** Extracted data follows **
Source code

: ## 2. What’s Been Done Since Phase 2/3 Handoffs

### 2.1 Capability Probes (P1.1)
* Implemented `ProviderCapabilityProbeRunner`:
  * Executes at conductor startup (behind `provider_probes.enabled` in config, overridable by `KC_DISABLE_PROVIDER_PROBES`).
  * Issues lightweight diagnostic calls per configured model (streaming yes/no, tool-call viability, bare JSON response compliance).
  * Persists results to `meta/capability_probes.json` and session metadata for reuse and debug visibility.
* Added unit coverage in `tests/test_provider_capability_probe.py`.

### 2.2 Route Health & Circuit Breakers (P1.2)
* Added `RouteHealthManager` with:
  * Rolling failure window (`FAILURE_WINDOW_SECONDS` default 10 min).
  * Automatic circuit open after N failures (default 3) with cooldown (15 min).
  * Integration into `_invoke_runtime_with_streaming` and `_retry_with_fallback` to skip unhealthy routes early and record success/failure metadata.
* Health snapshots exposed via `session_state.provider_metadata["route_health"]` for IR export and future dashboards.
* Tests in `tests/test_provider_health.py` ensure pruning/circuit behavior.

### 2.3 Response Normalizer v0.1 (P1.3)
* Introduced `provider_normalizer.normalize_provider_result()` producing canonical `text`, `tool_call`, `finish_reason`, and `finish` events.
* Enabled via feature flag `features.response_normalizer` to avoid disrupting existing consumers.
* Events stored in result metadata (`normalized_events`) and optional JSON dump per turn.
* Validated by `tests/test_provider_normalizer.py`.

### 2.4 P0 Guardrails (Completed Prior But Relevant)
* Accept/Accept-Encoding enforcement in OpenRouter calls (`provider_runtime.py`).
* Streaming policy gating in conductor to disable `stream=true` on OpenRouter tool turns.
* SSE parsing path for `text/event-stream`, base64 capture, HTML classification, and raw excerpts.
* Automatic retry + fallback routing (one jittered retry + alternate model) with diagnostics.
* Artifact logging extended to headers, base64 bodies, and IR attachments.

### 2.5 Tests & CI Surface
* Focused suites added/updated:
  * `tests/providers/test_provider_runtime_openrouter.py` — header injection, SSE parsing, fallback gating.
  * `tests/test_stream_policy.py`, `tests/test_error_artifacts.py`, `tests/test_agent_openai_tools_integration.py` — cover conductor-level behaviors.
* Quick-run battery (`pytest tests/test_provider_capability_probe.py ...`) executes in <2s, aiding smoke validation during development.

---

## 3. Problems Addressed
** End of Extracted data **
### Prompt:
Take the records above and return, word for word, only the lines that fall from the line with "Accept/Accept-Encoding enforcement in" to the line with "and raw excerpts.", both of them included.

### Written reply:
* Accept/Accept-Encoding enforcement in OpenRouter calls (`provider_runtime.py`).
* Streaming policy gating in conductor to disable `stream=true` on OpenRouter tool turns.
* SSE parsing path for `text/event-stream`, base64 capture, HTML classification, and raw excerpts.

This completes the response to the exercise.